Monday, September 11, 2017


by Angie Eakley

My first exposure to Lindy West was years ago, when she was doing recaps of the show "Glee" for Vulture. When the writer is funny, smart, and engaged (positively or negatively) with the material, I start looking forward to the recap as much as the show (especially when, as with a lot of long-running shows, it loses its way and becomes a ridiculous shell of what it was), and I start imagining how the recapper will react to something especially funny, or ludicrous, or problematic. It's basically talking about tv with friends, but, you know, the internet.

And then she wasn't writing them any more, and I missed her voice, but not enough to do any actual follow up. I'd see her articles here and there, and I heard her on the episode of This American Life where she confronts her troll. I've always liked Lindy West, but in a lazy sort of way.

When her book Shrill came out, I had a feeling I'd like that too. Not having read much of her work at the Stranger or Jezebel, most of what I read was new, and I was excited about how much she had to say. It was smart, engaging, and funny, but after each essay I felt a little down.

Lindy West is a feminist. She is smart, she is funny, she is strong. She is also a woman. She is also overweight. The majority of her public writing deals with all of these things. She rails against misogyny and body shaming, even though she knows it makes her a bigger target for the people who attack her in the first place. She stands up for the people who don't have her platform, even after a man created a twitter account in the name of her dead father for the sole purpose of trolling her.

I guess this is the place where I talk about my privilege. I'm a white girl from a middle class suburb with a college education. I also have probably an overabundance of empathy. It makes me feel so angry, and so impotent, to learn about the kinds of struggles people face every day for things that are completely outside of their control, and on top of that to realize that so little of that has ever happened to me. And then I feel silly for even typing that, because how much of a self-important, out of touch asshole do I sound like by saying "I can't believe all of this awful shit has been happening and I didn't even know. I'm just over here complaining about a student loan payment from the comfort of the apartment that I can afford because of the job that I have and if I ever get into trouble financially or physically or mentally I have a strong network of friends, family, and community around me and also just going to the fucking bathroom has never been an issue for me because I am also cisgendered and heterosexual and so I don't get accused of being a potential child molester because of they way I look or dress and I'm not pretty enough to be objectified and underestimated based on my looks but I'm not ugly enough to be targeted for that and basically I live in a world that was designed for the male version of me and no, I'm not afraid that my family will get sent back to a dangerous country that isn't their home because I signed up for a program to allow me to go to school and work in the only home I've ever known and the people who use bits and pieces of an old book of stories to justify their hatred and ignorance and superiority complexes happen to technically be of the same religion that I grew up in, so no, I haven't been denied a job or housing or a loan because of the way my name is spelled, thanks for asking.”

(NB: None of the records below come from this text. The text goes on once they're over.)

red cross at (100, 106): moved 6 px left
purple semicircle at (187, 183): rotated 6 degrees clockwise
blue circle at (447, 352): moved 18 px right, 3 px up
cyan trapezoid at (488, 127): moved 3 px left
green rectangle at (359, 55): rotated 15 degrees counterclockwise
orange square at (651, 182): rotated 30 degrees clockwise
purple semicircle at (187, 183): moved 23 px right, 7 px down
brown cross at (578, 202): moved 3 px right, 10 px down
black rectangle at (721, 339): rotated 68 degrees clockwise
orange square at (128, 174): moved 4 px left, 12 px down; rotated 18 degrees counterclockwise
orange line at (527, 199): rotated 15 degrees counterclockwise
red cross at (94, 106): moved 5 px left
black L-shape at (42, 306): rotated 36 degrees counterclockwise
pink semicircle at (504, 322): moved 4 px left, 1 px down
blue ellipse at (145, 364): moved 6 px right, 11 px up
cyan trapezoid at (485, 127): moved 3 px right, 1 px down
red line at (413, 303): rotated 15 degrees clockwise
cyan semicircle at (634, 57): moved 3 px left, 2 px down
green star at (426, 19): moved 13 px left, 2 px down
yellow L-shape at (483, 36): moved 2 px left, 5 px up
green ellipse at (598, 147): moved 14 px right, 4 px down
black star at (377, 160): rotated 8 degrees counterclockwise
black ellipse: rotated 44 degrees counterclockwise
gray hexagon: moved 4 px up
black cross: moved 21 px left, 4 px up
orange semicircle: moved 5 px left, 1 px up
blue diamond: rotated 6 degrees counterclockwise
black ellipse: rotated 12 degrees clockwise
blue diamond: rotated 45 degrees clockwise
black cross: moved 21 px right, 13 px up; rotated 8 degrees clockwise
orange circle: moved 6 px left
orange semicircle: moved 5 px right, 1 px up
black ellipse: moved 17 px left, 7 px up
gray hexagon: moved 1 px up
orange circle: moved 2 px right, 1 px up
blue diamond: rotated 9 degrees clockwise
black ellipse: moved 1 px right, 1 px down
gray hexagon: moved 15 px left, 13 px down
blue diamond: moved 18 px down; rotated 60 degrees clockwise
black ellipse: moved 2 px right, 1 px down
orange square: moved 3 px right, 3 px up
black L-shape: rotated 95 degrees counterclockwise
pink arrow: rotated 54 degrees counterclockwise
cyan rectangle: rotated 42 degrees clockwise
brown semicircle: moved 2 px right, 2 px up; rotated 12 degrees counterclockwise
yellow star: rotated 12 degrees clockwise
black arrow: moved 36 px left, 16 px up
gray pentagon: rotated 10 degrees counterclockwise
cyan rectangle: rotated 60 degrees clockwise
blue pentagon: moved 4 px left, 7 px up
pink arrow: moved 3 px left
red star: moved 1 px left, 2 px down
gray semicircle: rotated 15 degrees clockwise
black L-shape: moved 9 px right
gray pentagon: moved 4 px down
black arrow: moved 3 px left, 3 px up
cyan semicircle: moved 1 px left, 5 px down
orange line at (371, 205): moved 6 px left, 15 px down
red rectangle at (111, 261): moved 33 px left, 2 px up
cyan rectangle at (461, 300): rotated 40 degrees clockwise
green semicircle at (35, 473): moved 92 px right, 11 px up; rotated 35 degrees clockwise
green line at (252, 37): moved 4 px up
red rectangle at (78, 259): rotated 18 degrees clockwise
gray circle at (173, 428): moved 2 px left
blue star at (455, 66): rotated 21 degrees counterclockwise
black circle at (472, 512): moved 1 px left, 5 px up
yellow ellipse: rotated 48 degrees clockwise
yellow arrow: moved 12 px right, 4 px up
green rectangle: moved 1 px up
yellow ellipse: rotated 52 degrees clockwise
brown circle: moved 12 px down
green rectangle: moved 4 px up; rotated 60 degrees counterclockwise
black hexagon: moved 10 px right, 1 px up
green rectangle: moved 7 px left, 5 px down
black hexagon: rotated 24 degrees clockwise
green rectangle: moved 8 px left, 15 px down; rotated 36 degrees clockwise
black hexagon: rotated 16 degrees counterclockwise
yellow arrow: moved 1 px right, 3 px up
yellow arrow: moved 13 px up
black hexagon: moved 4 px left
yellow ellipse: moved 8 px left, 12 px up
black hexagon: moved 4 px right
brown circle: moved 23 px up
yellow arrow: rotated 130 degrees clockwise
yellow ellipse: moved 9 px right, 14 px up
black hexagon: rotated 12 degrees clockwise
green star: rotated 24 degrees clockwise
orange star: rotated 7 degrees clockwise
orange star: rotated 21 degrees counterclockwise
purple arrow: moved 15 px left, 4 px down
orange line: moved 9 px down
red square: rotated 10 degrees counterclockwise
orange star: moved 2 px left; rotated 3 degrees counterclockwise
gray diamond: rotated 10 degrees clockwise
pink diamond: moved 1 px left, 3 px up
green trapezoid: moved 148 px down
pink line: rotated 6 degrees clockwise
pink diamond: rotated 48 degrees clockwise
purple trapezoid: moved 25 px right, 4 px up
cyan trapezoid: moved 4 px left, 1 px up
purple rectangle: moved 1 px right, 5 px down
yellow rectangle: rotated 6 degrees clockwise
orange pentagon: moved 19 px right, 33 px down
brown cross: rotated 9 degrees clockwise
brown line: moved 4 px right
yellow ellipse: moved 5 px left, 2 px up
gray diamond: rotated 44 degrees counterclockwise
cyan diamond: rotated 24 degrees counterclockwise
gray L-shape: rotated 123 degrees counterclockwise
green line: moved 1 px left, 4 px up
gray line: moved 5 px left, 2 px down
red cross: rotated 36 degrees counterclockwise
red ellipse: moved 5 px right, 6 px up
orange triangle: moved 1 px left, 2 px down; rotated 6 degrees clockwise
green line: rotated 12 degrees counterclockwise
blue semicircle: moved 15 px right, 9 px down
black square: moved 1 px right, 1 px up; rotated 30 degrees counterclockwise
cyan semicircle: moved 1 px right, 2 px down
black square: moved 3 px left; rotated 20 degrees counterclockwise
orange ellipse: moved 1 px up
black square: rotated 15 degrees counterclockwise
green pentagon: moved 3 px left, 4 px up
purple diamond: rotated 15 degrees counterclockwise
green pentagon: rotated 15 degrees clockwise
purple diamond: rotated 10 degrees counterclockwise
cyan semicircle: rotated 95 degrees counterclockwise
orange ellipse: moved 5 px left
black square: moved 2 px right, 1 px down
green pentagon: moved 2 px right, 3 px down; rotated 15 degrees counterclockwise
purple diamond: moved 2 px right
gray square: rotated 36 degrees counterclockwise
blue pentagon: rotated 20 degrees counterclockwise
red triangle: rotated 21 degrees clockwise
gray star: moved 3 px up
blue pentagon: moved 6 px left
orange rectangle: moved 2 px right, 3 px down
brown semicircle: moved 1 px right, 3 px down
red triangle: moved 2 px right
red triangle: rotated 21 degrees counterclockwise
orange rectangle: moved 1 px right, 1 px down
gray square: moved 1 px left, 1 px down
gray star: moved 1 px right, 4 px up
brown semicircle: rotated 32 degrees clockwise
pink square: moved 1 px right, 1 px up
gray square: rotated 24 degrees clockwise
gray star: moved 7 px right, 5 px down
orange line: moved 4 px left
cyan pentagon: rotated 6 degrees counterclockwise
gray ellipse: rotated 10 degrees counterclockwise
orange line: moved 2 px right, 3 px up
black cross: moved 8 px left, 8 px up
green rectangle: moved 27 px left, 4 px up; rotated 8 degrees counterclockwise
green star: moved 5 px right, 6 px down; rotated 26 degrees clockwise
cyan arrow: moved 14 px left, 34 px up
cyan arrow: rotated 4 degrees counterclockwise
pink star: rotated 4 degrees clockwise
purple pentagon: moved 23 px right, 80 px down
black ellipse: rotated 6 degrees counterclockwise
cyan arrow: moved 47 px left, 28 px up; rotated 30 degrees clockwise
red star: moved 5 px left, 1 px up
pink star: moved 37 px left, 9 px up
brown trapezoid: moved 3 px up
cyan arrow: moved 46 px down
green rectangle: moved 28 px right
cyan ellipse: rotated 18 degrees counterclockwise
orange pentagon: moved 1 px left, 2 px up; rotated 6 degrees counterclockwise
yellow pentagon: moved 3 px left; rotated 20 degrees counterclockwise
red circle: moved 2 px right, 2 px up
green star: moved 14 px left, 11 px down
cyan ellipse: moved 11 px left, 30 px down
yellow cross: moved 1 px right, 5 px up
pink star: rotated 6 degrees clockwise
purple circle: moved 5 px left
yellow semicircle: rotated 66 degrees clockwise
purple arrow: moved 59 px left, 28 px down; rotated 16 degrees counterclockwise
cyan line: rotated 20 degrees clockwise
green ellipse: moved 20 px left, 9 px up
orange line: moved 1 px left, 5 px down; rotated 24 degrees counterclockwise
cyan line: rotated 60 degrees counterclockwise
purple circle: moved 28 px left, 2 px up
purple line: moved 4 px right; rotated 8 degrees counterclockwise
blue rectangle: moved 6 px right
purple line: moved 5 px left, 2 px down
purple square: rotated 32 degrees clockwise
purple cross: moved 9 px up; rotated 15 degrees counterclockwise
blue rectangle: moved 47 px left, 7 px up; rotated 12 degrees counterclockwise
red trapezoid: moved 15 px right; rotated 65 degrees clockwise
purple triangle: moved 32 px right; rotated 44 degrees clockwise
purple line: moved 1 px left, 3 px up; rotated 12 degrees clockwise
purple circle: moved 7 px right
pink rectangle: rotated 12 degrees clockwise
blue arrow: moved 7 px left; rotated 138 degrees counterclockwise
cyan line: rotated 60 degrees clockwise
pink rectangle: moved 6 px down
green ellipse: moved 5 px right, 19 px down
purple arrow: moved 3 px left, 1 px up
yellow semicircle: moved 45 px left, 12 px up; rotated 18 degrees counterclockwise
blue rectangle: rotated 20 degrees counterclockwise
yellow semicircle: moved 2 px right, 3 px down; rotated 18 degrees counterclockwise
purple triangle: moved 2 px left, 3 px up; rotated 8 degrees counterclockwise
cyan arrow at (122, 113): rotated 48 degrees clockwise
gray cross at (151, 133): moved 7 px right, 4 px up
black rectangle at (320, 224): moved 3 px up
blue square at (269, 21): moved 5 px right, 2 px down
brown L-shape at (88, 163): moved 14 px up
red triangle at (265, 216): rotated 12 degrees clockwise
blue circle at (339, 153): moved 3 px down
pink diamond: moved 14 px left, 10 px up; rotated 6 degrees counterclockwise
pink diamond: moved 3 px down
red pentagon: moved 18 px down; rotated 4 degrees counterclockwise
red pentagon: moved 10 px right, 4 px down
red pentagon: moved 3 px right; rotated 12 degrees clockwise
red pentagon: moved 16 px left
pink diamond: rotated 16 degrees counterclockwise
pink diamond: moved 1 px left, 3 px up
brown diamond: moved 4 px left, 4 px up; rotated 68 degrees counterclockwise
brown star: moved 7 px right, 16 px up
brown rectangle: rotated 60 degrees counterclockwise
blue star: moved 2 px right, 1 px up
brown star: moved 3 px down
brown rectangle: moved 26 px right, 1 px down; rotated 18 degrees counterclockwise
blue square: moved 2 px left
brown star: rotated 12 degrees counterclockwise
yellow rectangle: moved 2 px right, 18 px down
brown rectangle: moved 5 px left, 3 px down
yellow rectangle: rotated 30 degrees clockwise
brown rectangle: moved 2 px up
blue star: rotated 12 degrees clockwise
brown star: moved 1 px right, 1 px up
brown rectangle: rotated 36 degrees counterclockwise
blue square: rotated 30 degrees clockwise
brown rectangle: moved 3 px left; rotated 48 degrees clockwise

The thing is, we shouldn't need Lindy West (or Roxane Gay or Ta-Nehisi Coates or Bryan Stevenson or Matthew Desmond) to live the lives and write the books that they do. Not now. It's 2017, and Lindy West is still writing about how being fat still makes you a person, how being a woman with a brain isn't a threatening abomination, how maybe if you need to spew violence and hate at someone anonymously over the internet, you should probably spend less time looking at a screen and more time looking at a mirror, because the problem is you.

2017.

"As a human being, I am as worthy and capable and entitled to my life as you are," "other women identify with and gain strength from my outspokenness because they also receive hate and violence and rape threats just for existing," "sure I'll go on your talk show and try to explain to a comedian why it isn't funny to joke about raping anyone, not matter what the people on reddit think" should not be revolutionary statements. We should be able to laugh at the quaintness and reactionary quality of those statements, not gathering in support of a woman who died because a bunch of Nazis felt bad about a statue coming down (just kidding, the cultural and political climate created a powder keg of hatred that was going to explode around anything, and god damn it there are no FINE PEOPLE in a group of chanting, torch wielding bigots, but that's another fight for another day).

What if Roxane Gay wasn't defined by her appearance, or her skin color? What if Bryan Stevenson didn't have a job because poor minorities weren't targeted and incarcerated at alarming rates? What would Matthew Desmond study if people weren't forced to live like discarded non-entities in a degrading cycle of unemployment and eviction? What would Ta-Nehisi Coates have to say to his son?

Can you imagine what someone like Lindy West would write about if she didn't have justify her very existence every time she has something to say?